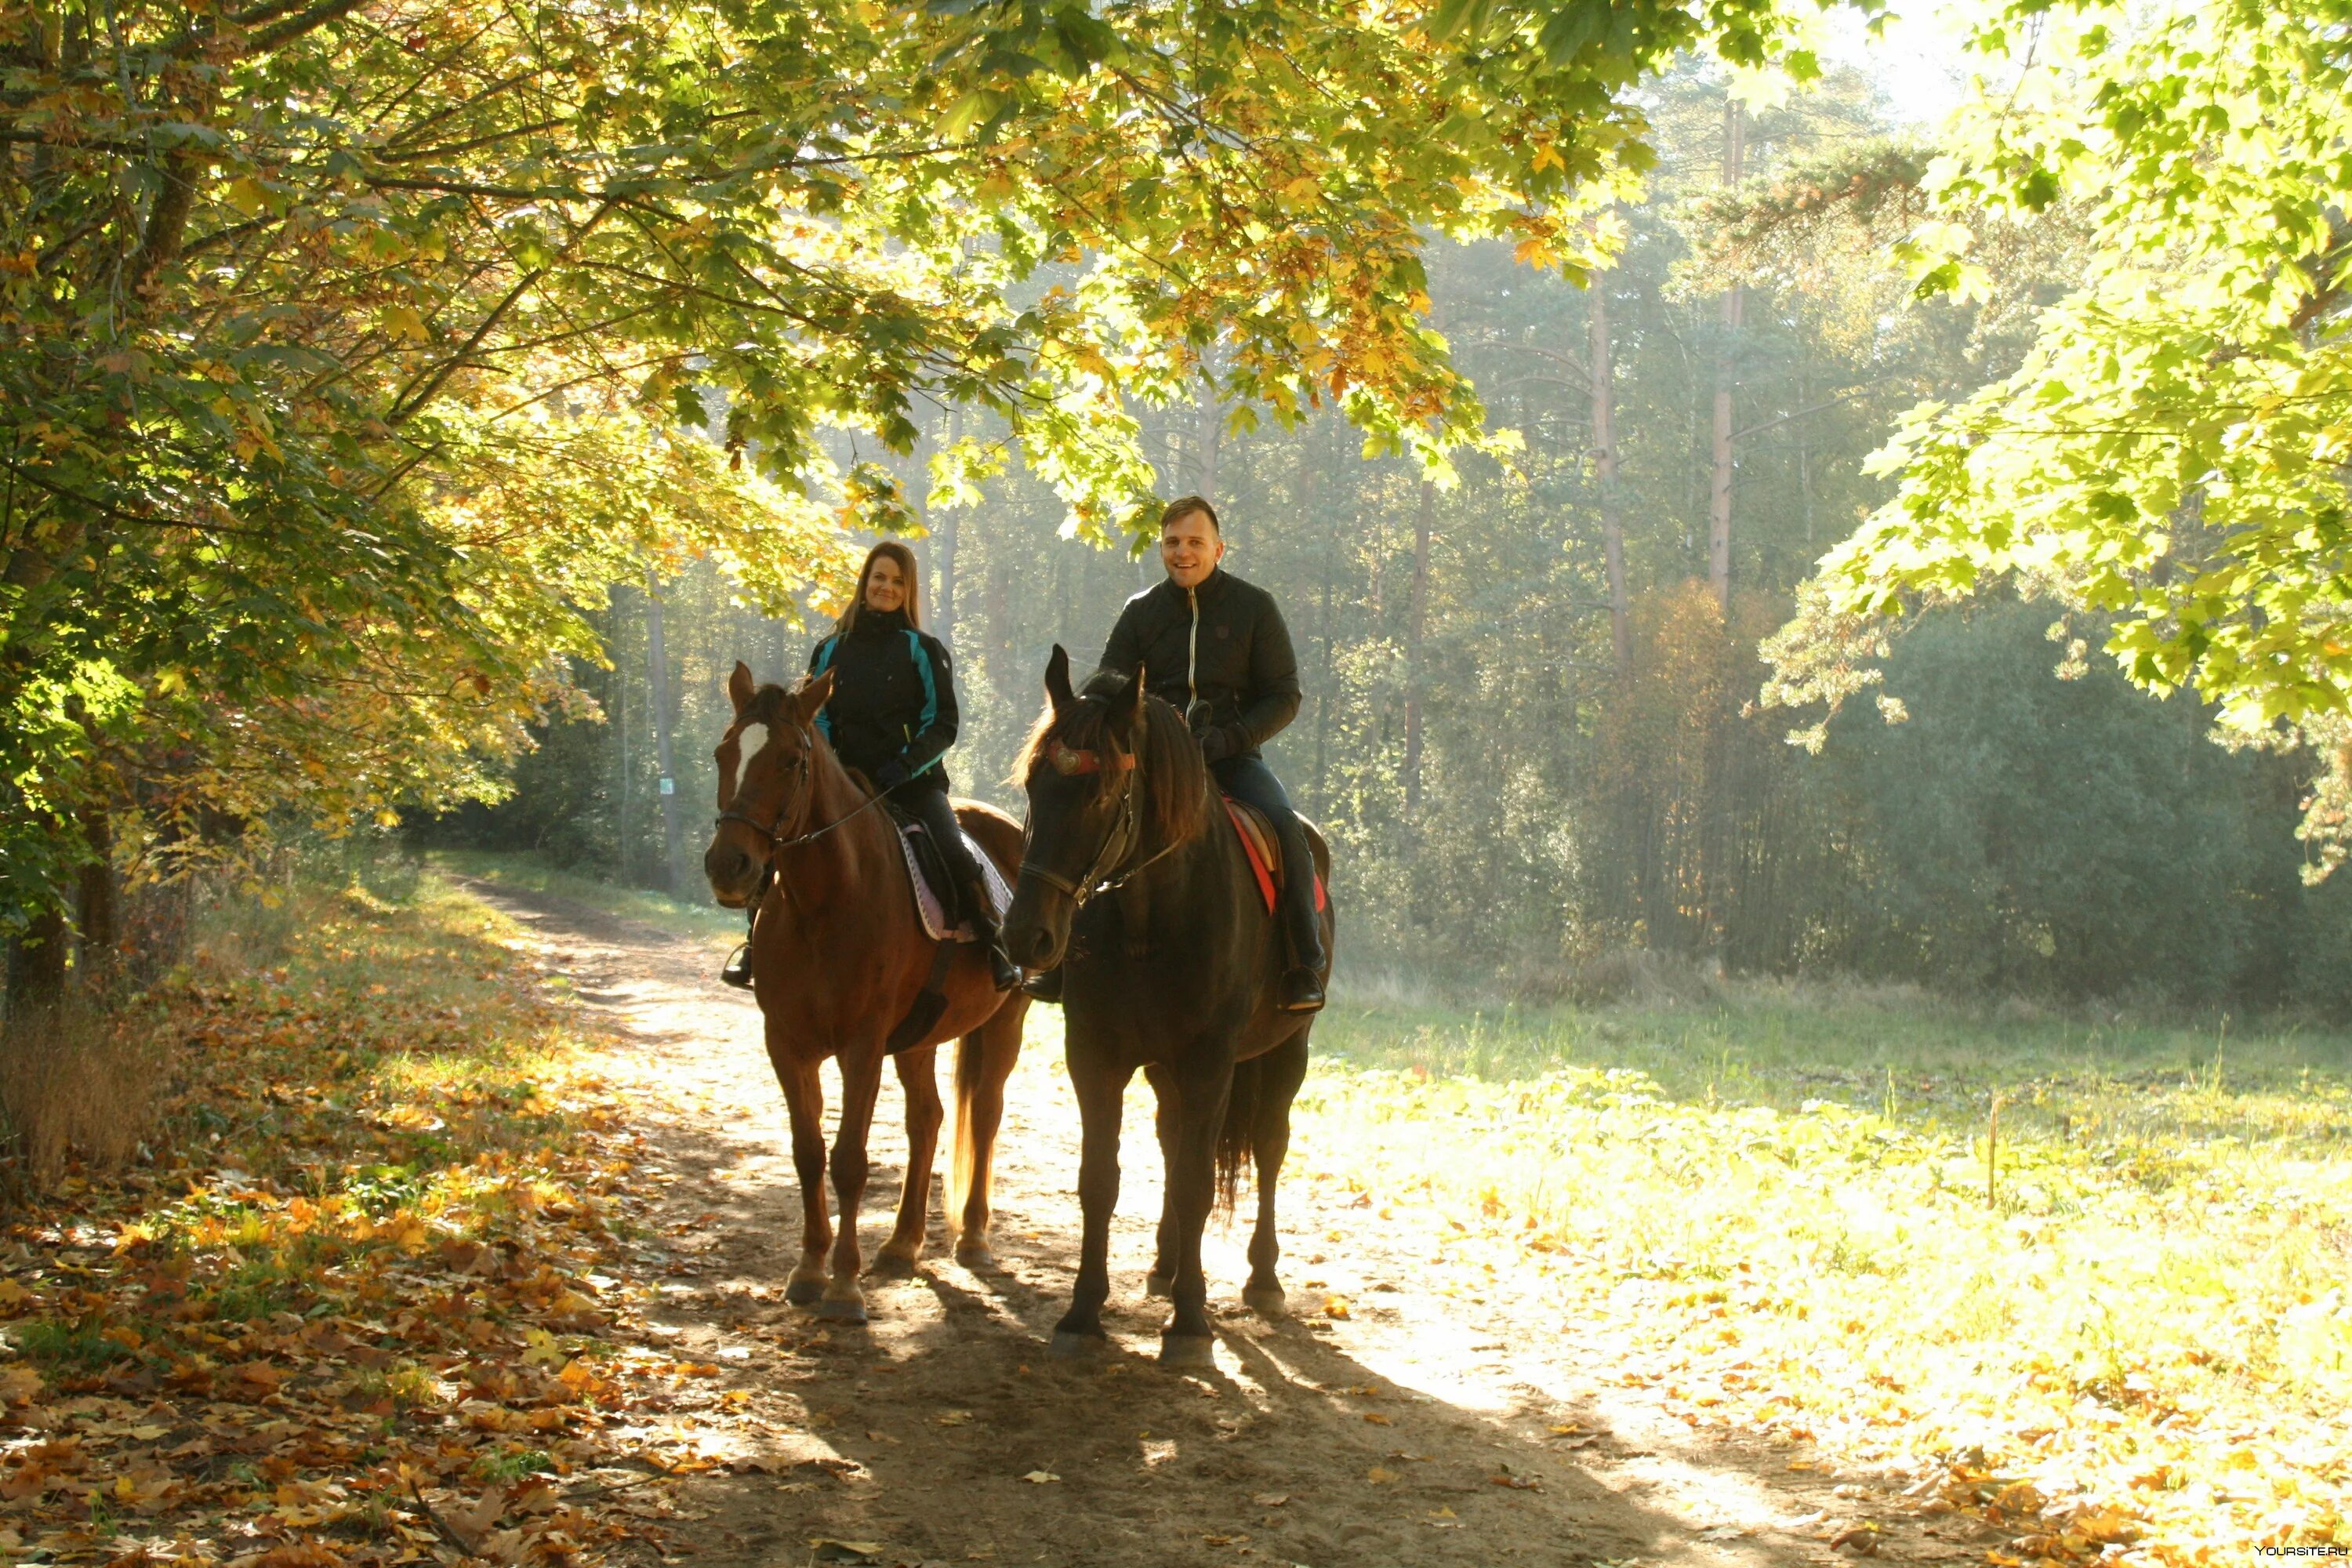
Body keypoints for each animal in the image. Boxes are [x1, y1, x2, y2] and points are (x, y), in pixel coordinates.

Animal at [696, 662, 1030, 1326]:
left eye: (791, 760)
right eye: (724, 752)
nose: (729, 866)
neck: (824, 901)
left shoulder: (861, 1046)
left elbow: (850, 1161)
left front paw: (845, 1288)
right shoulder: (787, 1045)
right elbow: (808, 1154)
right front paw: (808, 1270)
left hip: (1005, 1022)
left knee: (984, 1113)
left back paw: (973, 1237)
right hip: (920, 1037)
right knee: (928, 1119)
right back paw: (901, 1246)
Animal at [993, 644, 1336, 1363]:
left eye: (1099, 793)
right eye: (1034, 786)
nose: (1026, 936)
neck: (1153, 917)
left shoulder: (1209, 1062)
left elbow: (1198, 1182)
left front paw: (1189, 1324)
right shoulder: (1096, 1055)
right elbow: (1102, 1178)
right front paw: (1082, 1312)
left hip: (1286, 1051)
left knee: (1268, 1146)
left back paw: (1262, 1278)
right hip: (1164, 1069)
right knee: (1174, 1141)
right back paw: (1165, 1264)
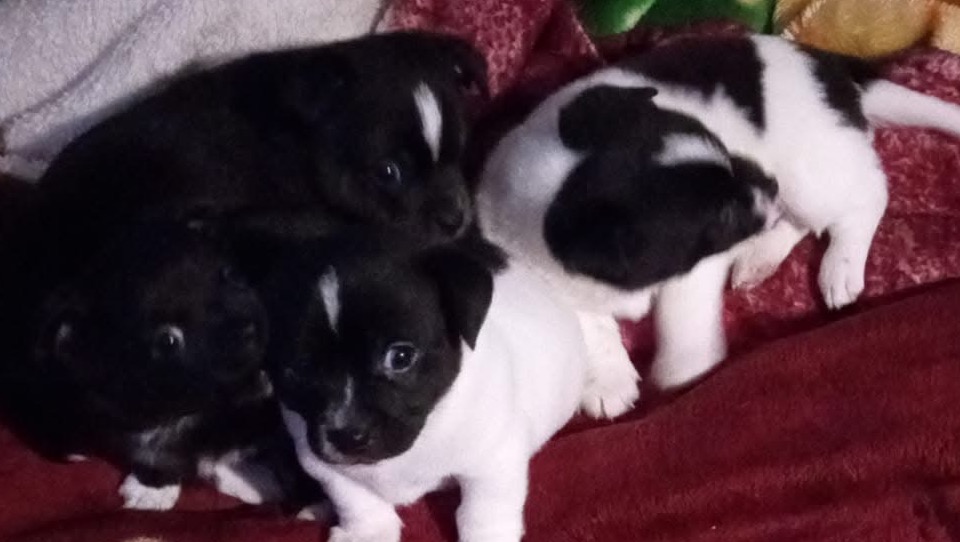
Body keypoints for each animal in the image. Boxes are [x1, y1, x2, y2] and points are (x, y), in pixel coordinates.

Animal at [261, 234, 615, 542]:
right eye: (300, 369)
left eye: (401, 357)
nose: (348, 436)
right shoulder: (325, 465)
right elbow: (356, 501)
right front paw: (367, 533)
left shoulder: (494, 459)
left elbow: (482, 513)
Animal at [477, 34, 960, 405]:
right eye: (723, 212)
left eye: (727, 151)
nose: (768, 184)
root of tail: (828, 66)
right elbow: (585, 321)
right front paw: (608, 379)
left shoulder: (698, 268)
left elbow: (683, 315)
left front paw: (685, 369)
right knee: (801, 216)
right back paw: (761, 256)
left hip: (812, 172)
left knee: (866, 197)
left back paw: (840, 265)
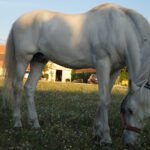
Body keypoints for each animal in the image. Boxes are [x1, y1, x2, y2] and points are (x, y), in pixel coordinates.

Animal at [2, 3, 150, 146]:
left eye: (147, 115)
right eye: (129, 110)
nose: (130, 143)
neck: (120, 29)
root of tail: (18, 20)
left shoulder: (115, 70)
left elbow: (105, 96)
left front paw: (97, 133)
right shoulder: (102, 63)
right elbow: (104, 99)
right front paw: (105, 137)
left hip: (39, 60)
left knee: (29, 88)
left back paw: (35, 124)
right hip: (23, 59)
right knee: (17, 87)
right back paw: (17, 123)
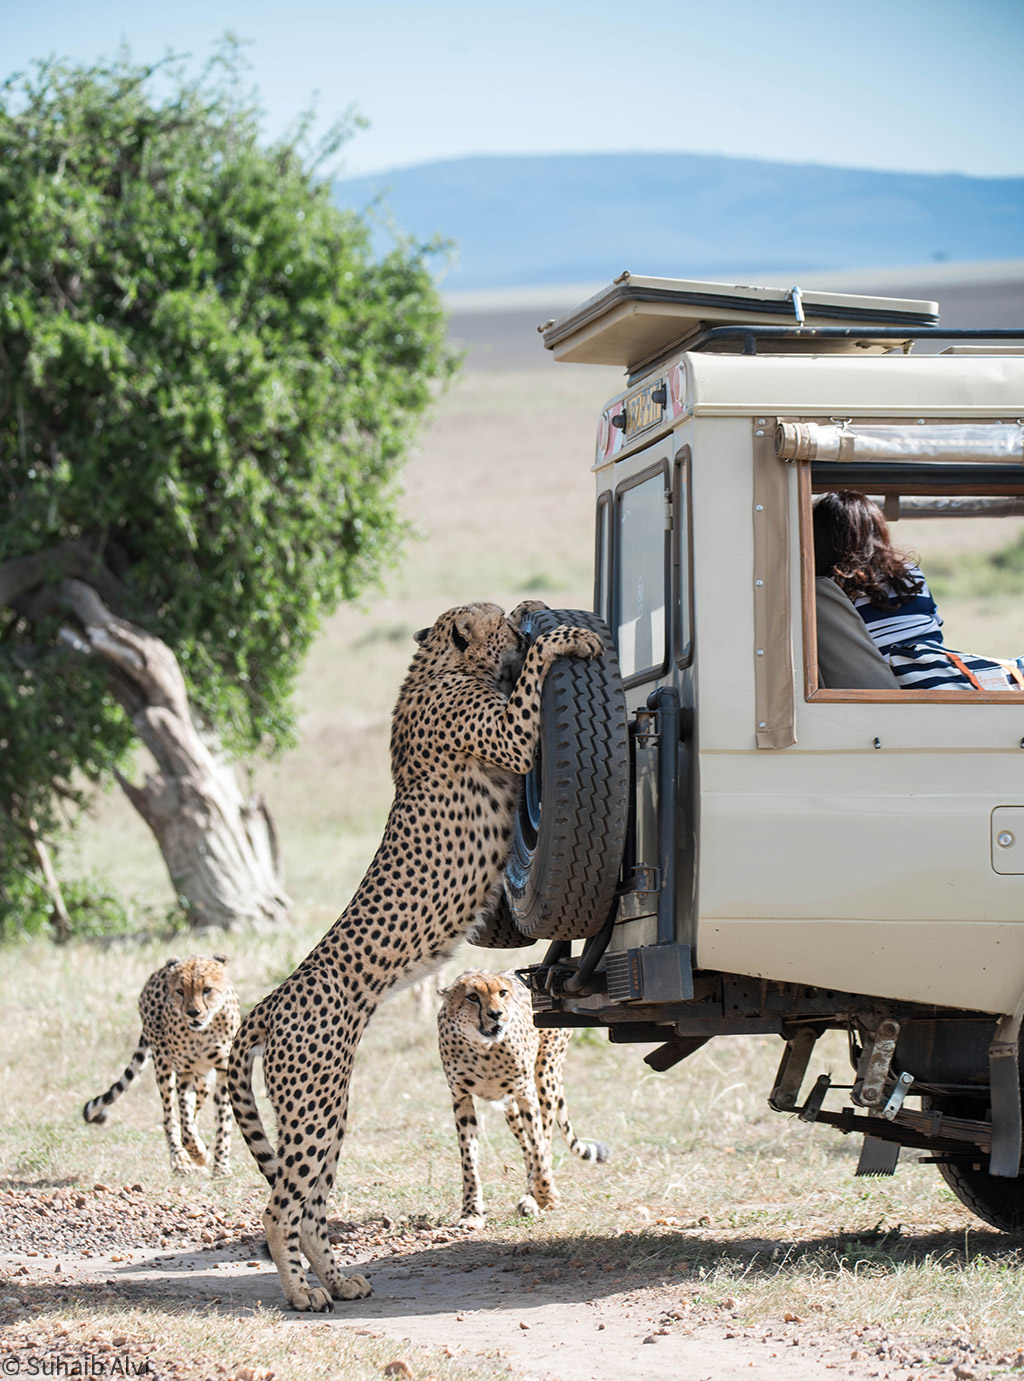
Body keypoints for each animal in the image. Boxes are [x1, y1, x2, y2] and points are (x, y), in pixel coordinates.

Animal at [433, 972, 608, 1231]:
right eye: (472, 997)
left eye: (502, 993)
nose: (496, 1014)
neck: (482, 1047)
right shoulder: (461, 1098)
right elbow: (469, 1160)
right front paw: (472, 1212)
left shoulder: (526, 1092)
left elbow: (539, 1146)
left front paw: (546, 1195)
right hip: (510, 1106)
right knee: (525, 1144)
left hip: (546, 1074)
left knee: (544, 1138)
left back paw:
# # # # #
**Task to carry out**
Tally the lines of the data that hold the string "elbow". Answer with the number and nothing more.

**The completed task**
12